DIRECTIONS: Copy out the entries below exactly as they stand, but only from the line containing "are also discussed." through the line containing "DR has long".

Saved data entries:

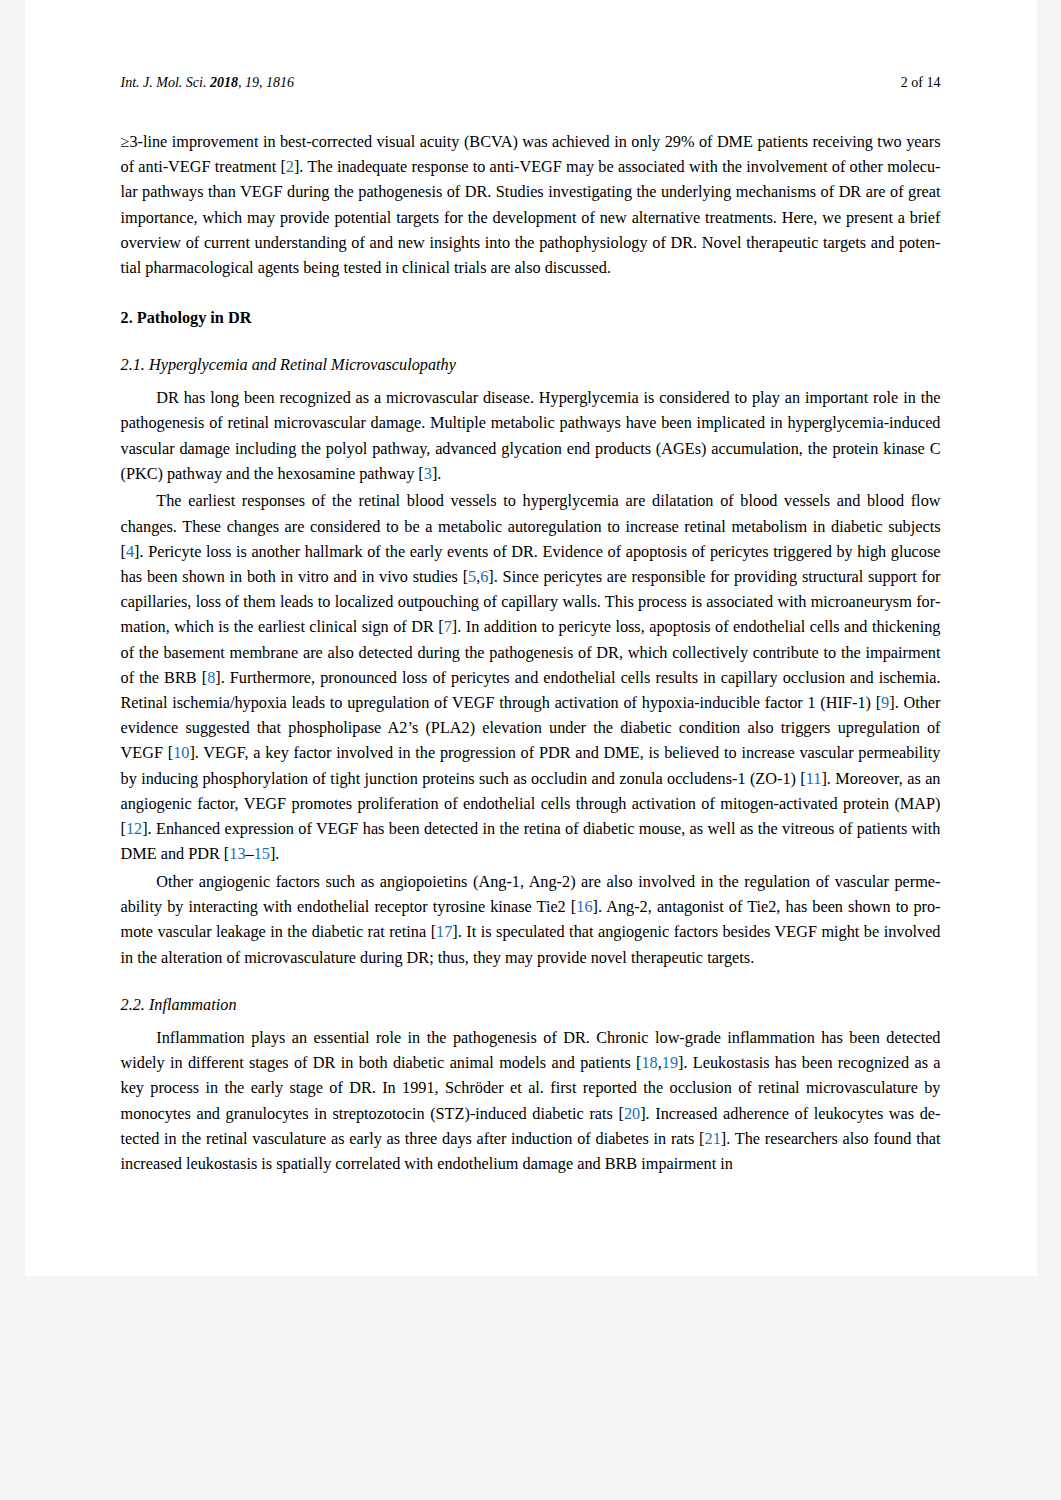Int. J. Mol. Sci. 2018, 19, 1816 2 of 14
≥3-line improvement in best-corrected visual acuity (BCVA) was achieved in only 29% of DME patients receiving two years of anti-VEGF treatment [2]. The inadequate response to anti-VEGF may be associated with the involvement of other molecular pathways than VEGF during the pathogenesis of DR. Studies investigating the underlying mechanisms of DR are of great importance, which may provide potential targets for the development of new alternative treatments. Here, we present a brief overview of current understanding of and new insights into the pathophysiology of DR. Novel therapeutic targets and potential pharmacological agents being tested in clinical trials are also discussed.
2. Pathology in DR
2.1. Hyperglycemia and Retinal Microvasculopathy
DR has long been recognized as a microvascular disease. Hyperglycemia is considered to play an important role in the pathogenesis of retinal microvascular damage. Multiple metabolic pathways have been implicated in hyperglycemia-induced vascular damage including the polyol pathway, advanced glycation end products (AGEs) accumulation, the protein kinase C (PKC) pathway and the hexosamine pathway [3].
The earliest responses of the retinal blood vessels to hyperglycemia are dilatation of blood vessels and blood flow changes. These changes are considered to be a metabolic autoregulation to increase retinal metabolism in diabetic subjects [4]. Pericyte loss is another hallmark of the early events of DR. Evidence of apoptosis of pericytes triggered by high glucose has been shown in both in vitro and in vivo studies [5,6]. Since pericytes are responsible for providing structural support for capillaries, loss of them leads to localized outpouching of capillary walls. This process is associated with microaneurysm formation, which is the earliest clinical sign of DR [7]. In addition to pericyte loss, apoptosis of endothelial cells and thickening of the basement membrane are also detected during the pathogenesis of DR, which collectively contribute to the impairment of the BRB [8]. Furthermore, pronounced loss of pericytes and endothelial cells results in capillary occlusion and ischemia. Retinal ischemia/hypoxia leads to upregulation of VEGF through activation of hypoxia-inducible factor 1 (HIF-1) [9]. Other evidence suggested that phospholipase A2’s (PLA2) elevation under the diabetic condition also triggers upregulation of VEGF [10]. VEGF, a key factor involved in the progression of PDR and DME, is believed to increase vascular permeability by inducing phosphorylation of tight junction proteins such as occludin and zonula occludens-1 (ZO-1) [11]. Moreover, as an angiogenic factor, VEGF promotes proliferation of endothelial cells through activation of mitogen-activated protein (MAP) [12]. Enhanced expression of VEGF has been detected in the retina of diabetic mouse, as well as the vitreous of patients with DME and PDR [13–15].
Other angiogenic factors such as angiopoietins (Ang-1, Ang-2) are also involved in the regulation of vascular permeability by interacting with endothelial receptor tyrosine kinase Tie2 [16]. Ang-2, antagonist of Tie2, has been shown to promote vascular leakage in the diabetic rat retina [17]. It is speculated that angiogenic factors besides VEGF might be involved in the alteration of microvasculature during DR; thus, they may provide novel therapeutic targets.
2.2. Inflammation
Inflammation plays an essential role in the pathogenesis of DR. Chronic low-grade inflammation has been detected widely in different stages of DR in both diabetic animal models and patients [18,19]. Leukostasis has been recognized as a key process in the early stage of DR. In 1991, Schröder et al. first reported the occlusion of retinal microvasculature by monocytes and granulocytes in streptozotocin (STZ)-induced diabetic rats [20]. Increased adherence of leukocytes was detected in the retinal vasculature as early as three days after induction of diabetes in rats [21]. The researchers also found that increased leukostasis is spatially correlated with endothelium damage and BRB impairment in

RESPONSE TO THIS TASK:
≥3-line improvement in best-corrected visual acuity (BCVA) was achieved in only 29% of DME patients receiving two years of anti-VEGF treatment [2]. The inadequate response to anti-VEGF may be associated with the involvement of other molecular pathways than VEGF during the pathogenesis of DR. Studies investigating the underlying mechanisms of DR are of great importance, which may provide potential targets for the development of new alternative treatments. Here, we present a brief overview of current understanding of and new insights into the pathophysiology of DR. Novel therapeutic targets and potential pharmacological agents being tested in clinical trials are also discussed.
2. Pathology in DR
2.1. Hyperglycemia and Retinal Microvasculopathy
DR has long been recognized as a microvascular disease. Hyperglycemia is considered to play an important role in the pathogenesis of retinal microvascular damage. Multiple metabolic pathways have been implicated in hyperglycemia-induced vascular damage including the polyol pathway, advanced glycation end products (AGEs) accumulation, the protein kinase C (PKC) pathway and the hexosamine pathway [3].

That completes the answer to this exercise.